At 05:39 AM 01/24/02 -0800, Rich Thomas wrote:
>I've included my confg file and a sample of results.
Thanks!
>Why do I get Null
>titles and no descriptions?
Titles work, so I'd need to see your CGI script. But you don't have a
<body> tag, and the basic HTML parser is not smart enough to fix your
broken HTML.
> head rich.html
<title> E/E/F/8/403 University at Buffalo Libraries Web Catalog</title> <br>
<h3>
United States. Bureau of Land Management.</h3> <br>
<h3>
BLM Wyoming fishing opportunities / United States Department of the
Interior, Bureau of Land Management.</h3> <br>
<h3>
Wyoming fishing opportunities</h3> <br>
<h3>
Title within map border: Fishing opportunities [place] Wyoming</h3> <br>
> cat rich.conf
StoreDescription HTML <body> 5000
> ./swish-e -c rich.conf -i rich.html -v 0
Indexing Data Source: "File-System"
Indexing done!
> ./swish-e -w horn -p swishdescription -H0
1000 rich.html "E/E/F/8/403 University at Buffalo Libraries Web Catalog"
1630 ""
.
See, we are getting the title, but not the description because there's no
body tag. Now, let's get the help from libxml2 (because it will attempt to
fix your html):
> cat rich.conf
StoreDescription HTML2 <body> 5000
DefaultContents HTML2
> ./swish-e -c rich.conf -i rich.html -v 0
Indexing Data Source: "File-System"
Indexing done!
> ./swish-e -w horn -p swishdescription -H0
1000 rich.html "E/E/F/8/403 University at Buffalo Libraries Web Catalog"
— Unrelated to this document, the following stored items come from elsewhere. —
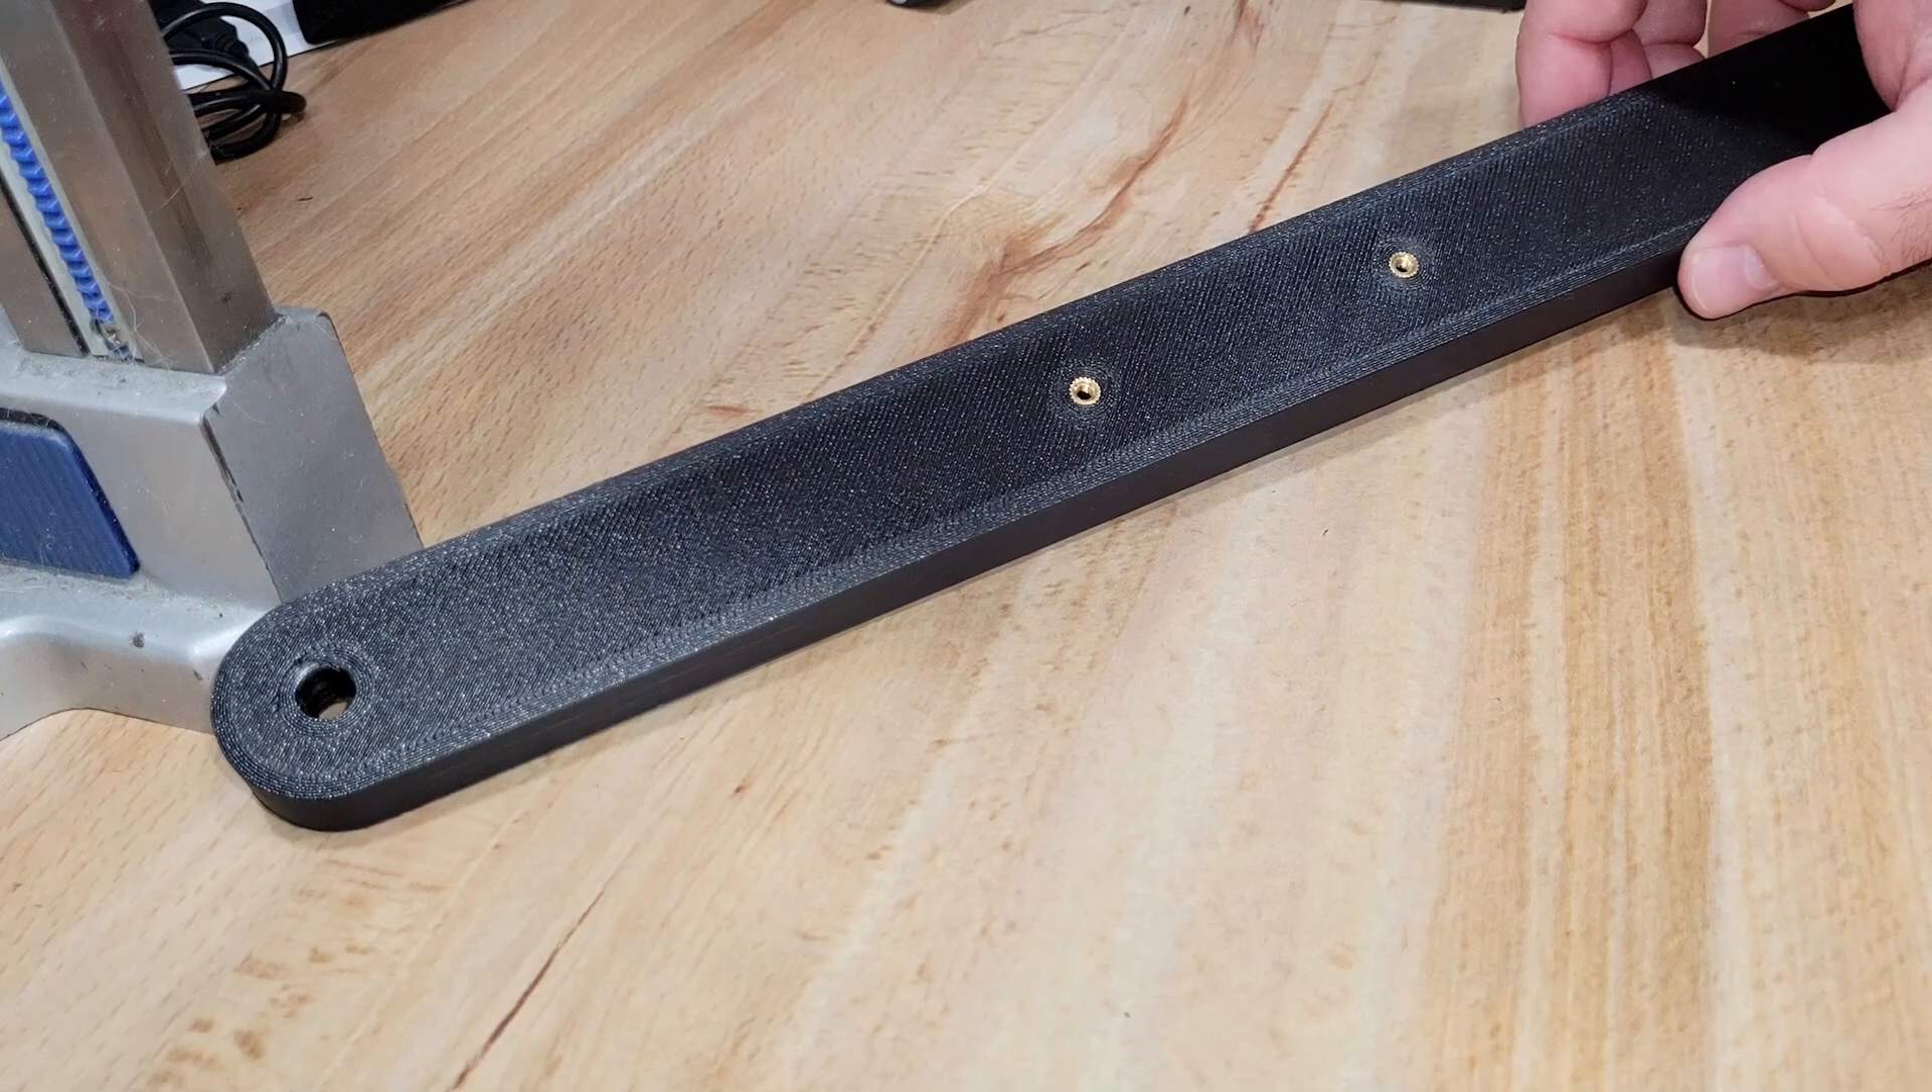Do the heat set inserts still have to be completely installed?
No.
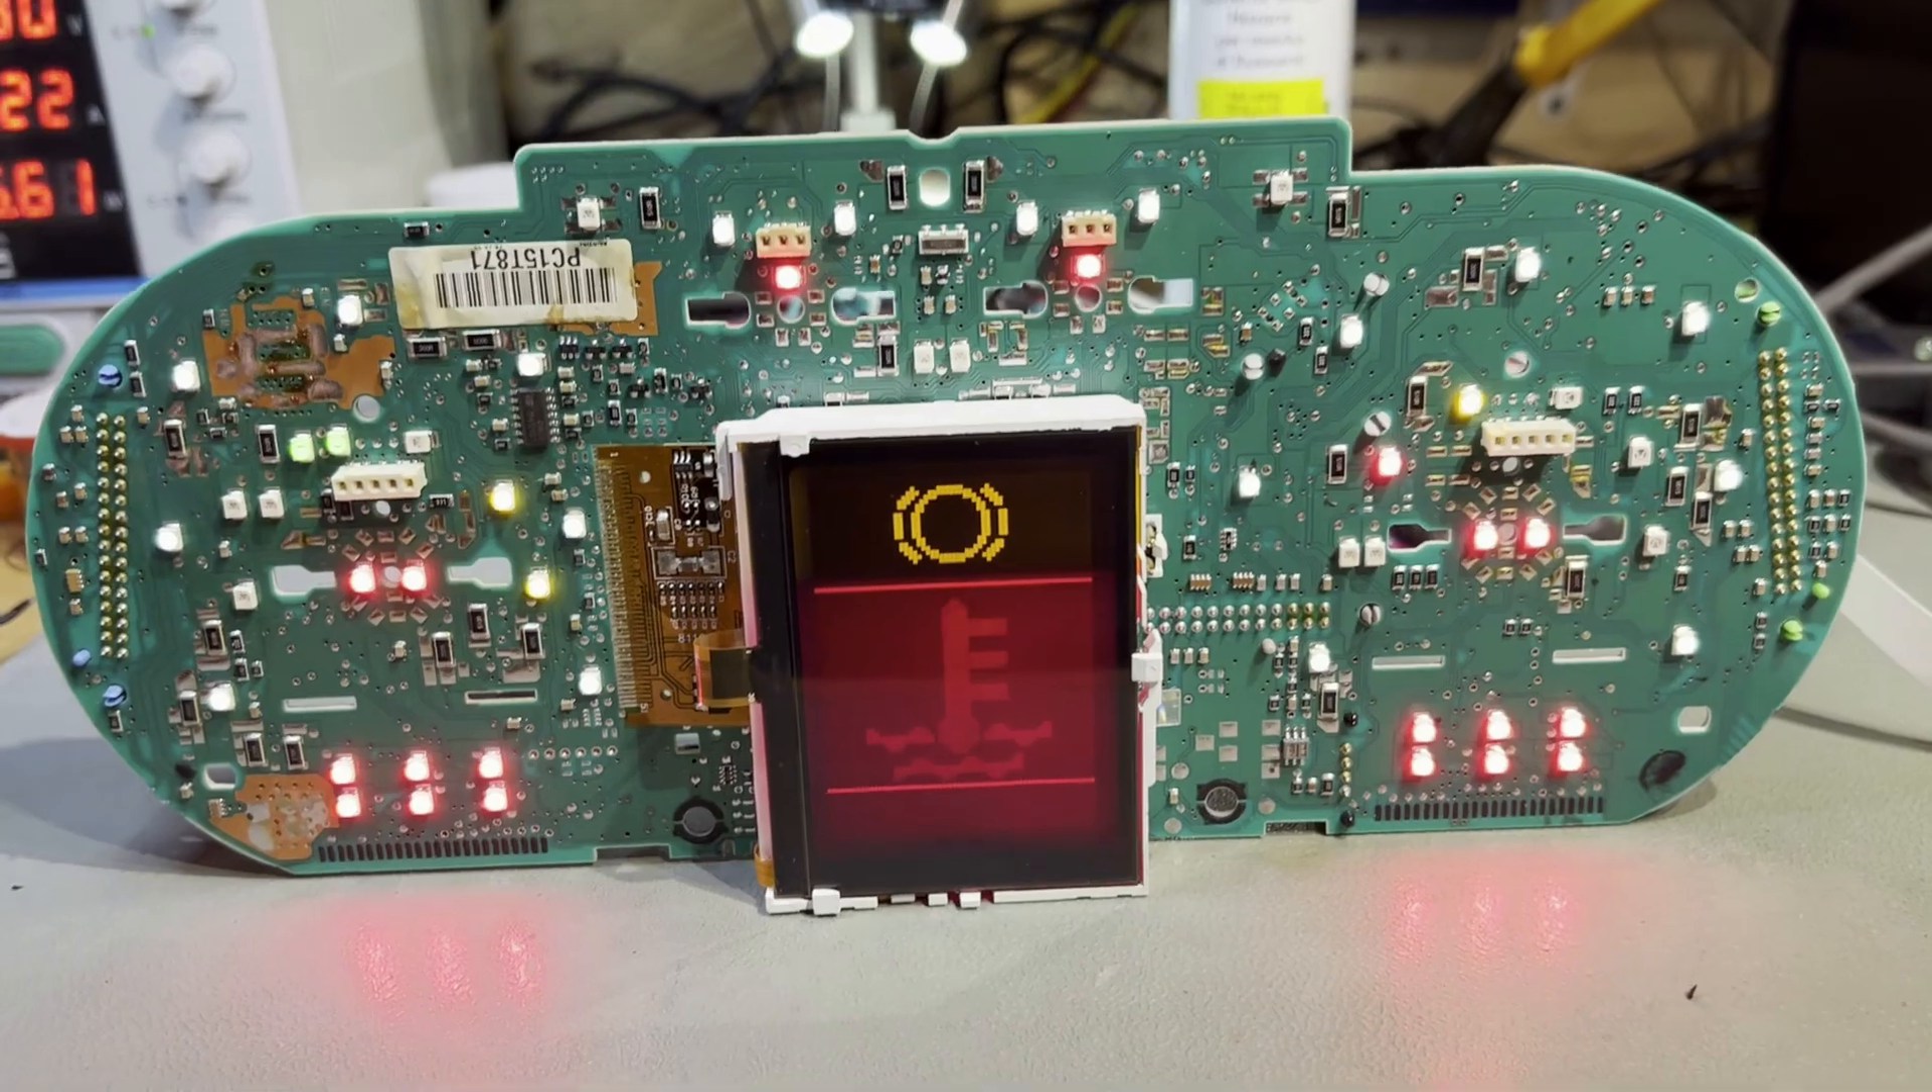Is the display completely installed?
Yes.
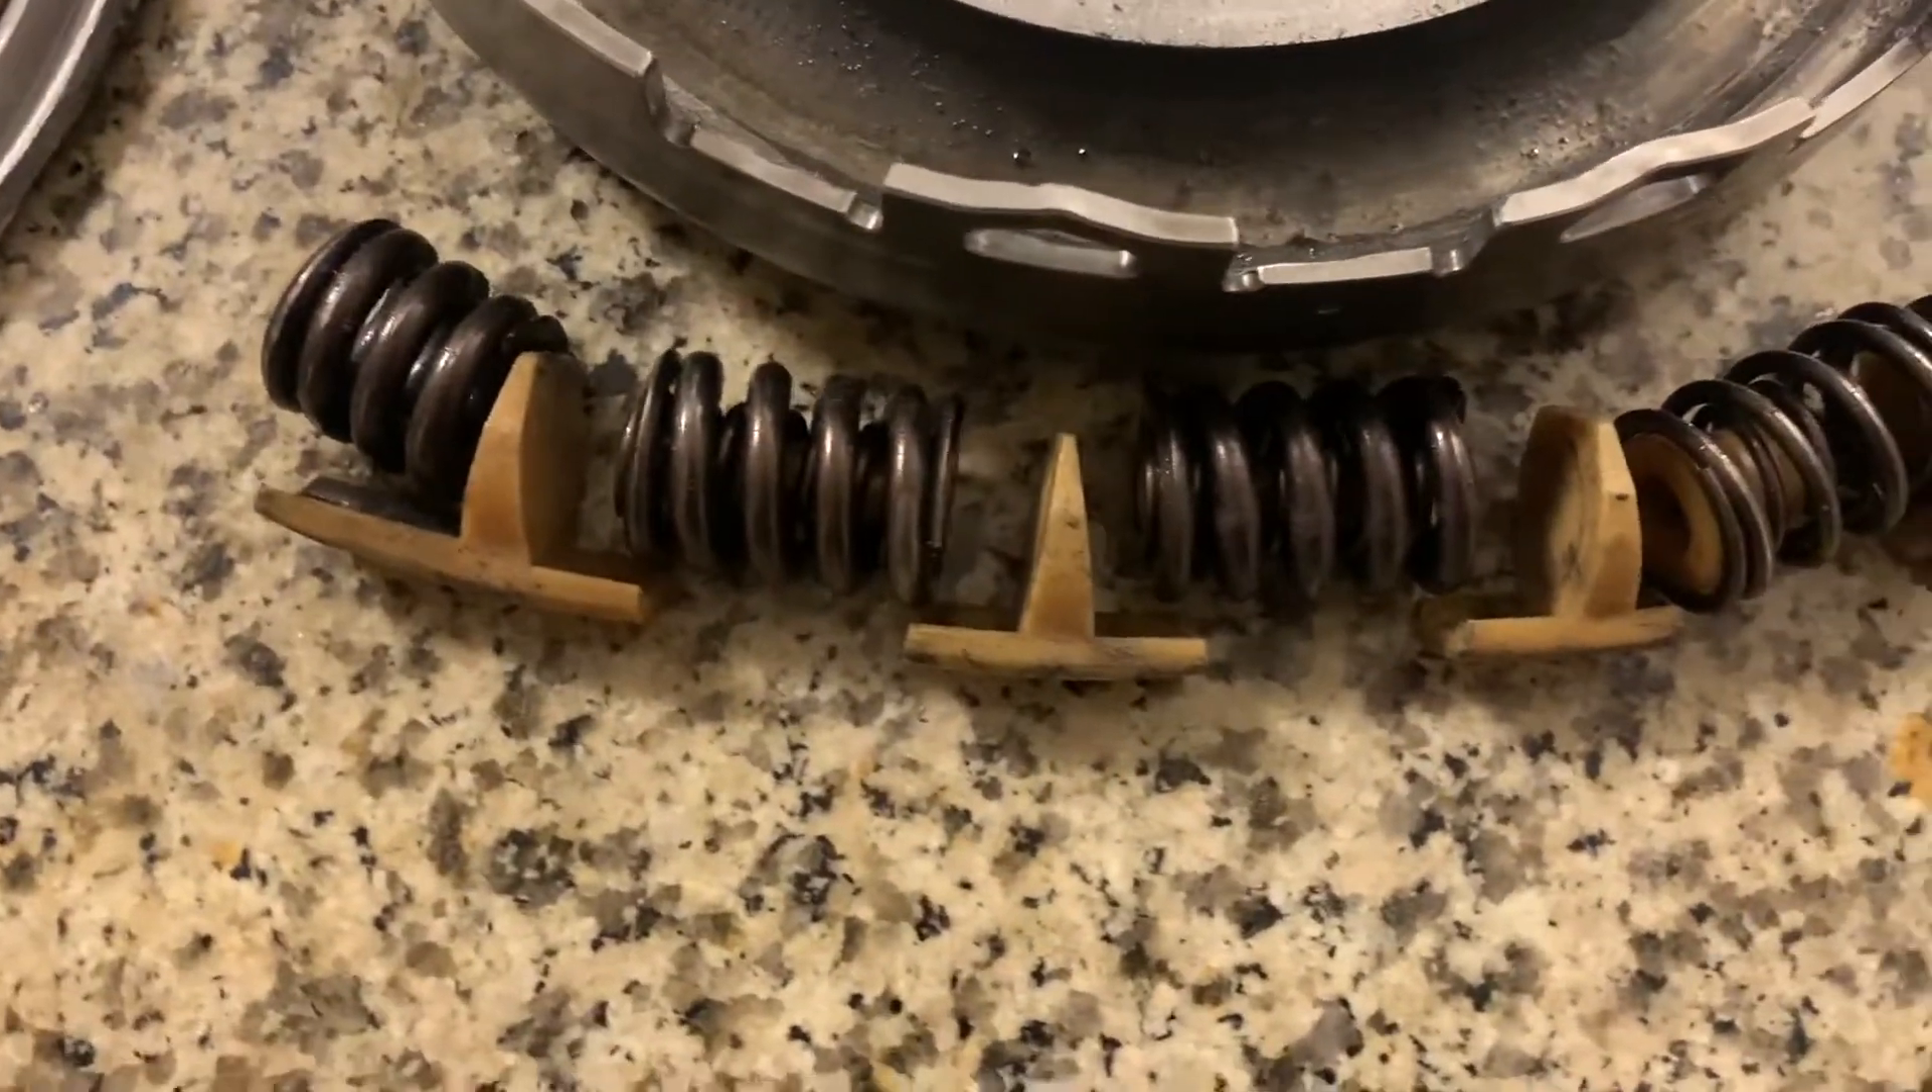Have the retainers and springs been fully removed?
Yes.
1630 "United States. Bureau of Land Management. BLM Wyoming fishing
opportunities /
..
There, libxml2 came to the rescue.
>How do I force swish-e not to follow all links when using the http method?
>Is this even possible?
robots.txt. Standard robots exclusion.
Too bad FileRules doesn't work on URLs.
I believe I've dropped hints all over the 2.1 docs that I'm not a fan of
the -S http method.
If you use -S prog and the spider.pl program you can have full control over
spidering. You can use robots.txt, or use the <META> robots exclusion tags
per document, or perl regular expressions or anything you can imagine to
control what is spidered.
--
Bill Moseley
mailto:moseley@hank.org
Received on Thu Jan 24 14:28:07 2002